[RECORDS FOR THIS EXERCISE Boundary: Start]

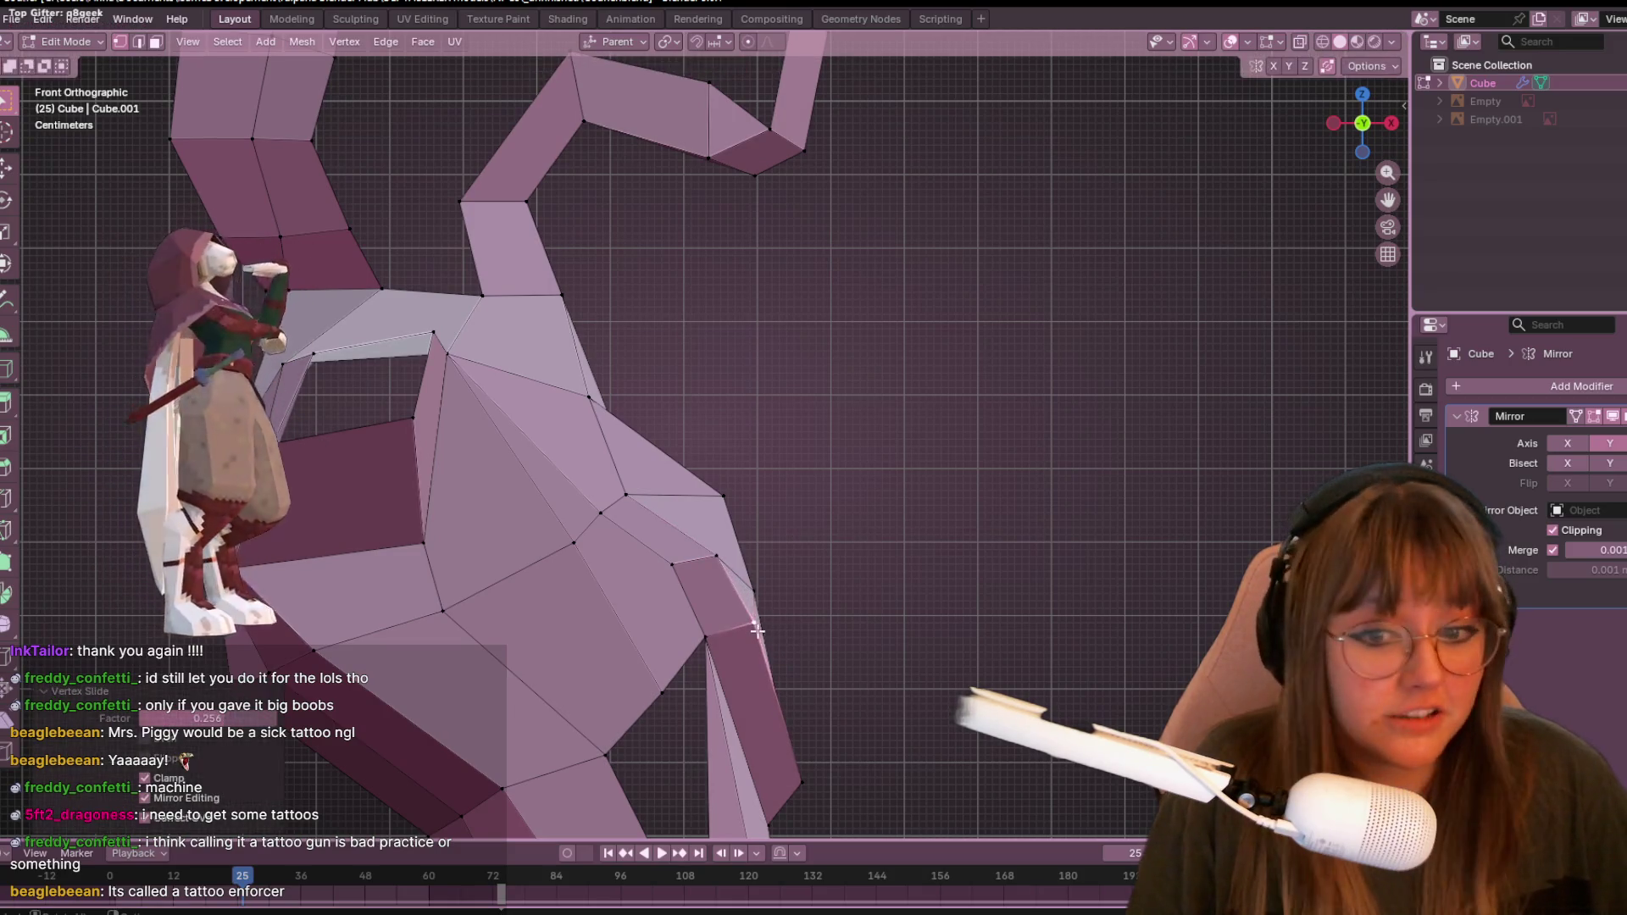
- Move the selected haunch vertex to a new spot through three successive moves
{"action": "middle_click_drag", "start_coordinate": [757, 629], "coordinate": [792, 447], "text": "shift"}
{"action": "key", "text": "g"}
{"action": "left_click", "coordinate": [690, 421]}
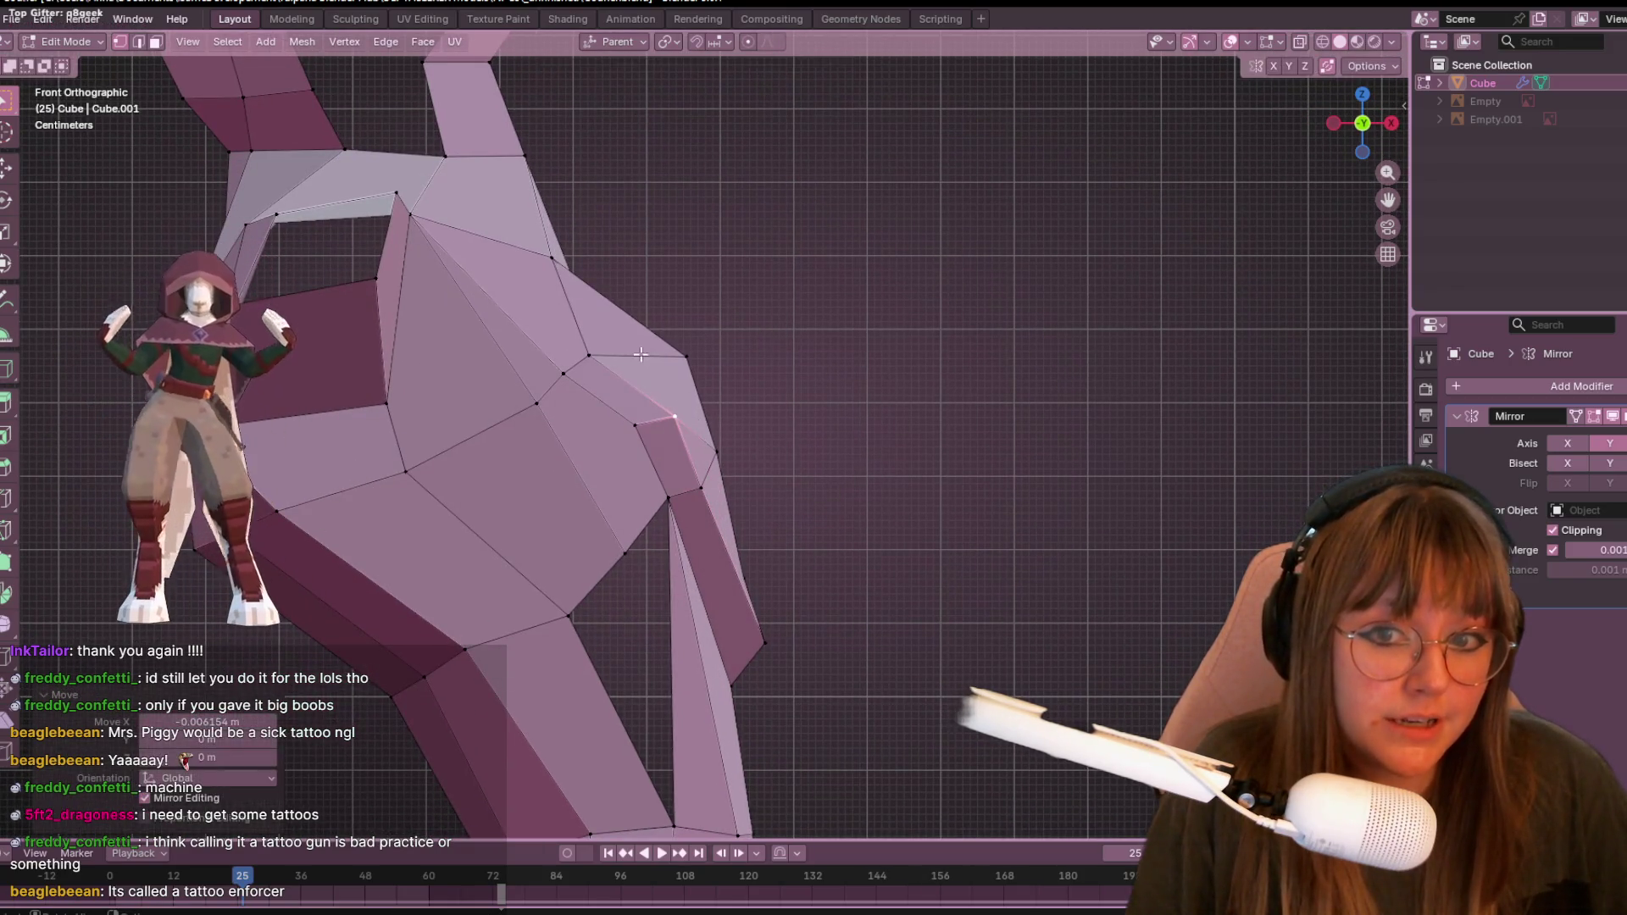
{"action": "key", "text": "g"}
{"action": "left_click", "coordinate": [737, 446]}
{"action": "key", "text": "g"}
{"action": "left_click", "coordinate": [735, 456]}
- Cancel a move on one vertex, then shift a leg-outline vertex sideways
{"action": "left_click", "coordinate": [589, 356]}
{"action": "key", "text": "g"}
{"action": "right_click", "coordinate": [628, 363]}
{"action": "left_click", "coordinate": [563, 373]}
{"action": "key", "text": "g"}
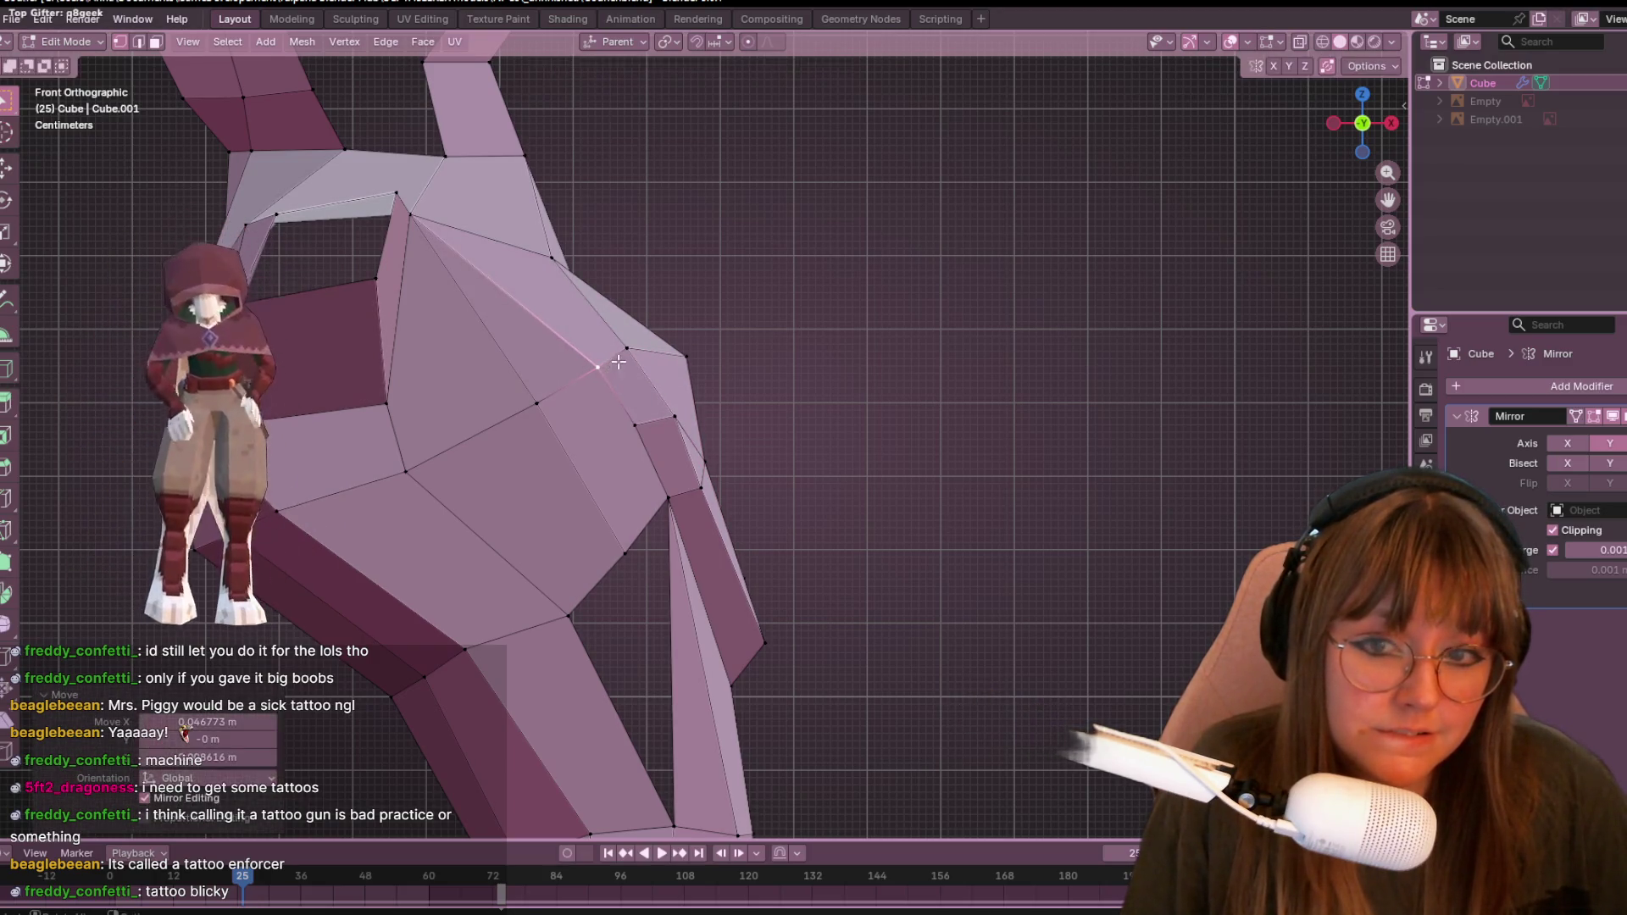
{"action": "left_click", "coordinate": [648, 347]}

[RECORDS FOR THIS EXERCISE Boundary: End]

● INSTRUCTIONS TO FOLLOW
Could you say how many lines in the data above contain "vertex"? Reply with the number alone.

● RESULT OF THE EXERCISE
2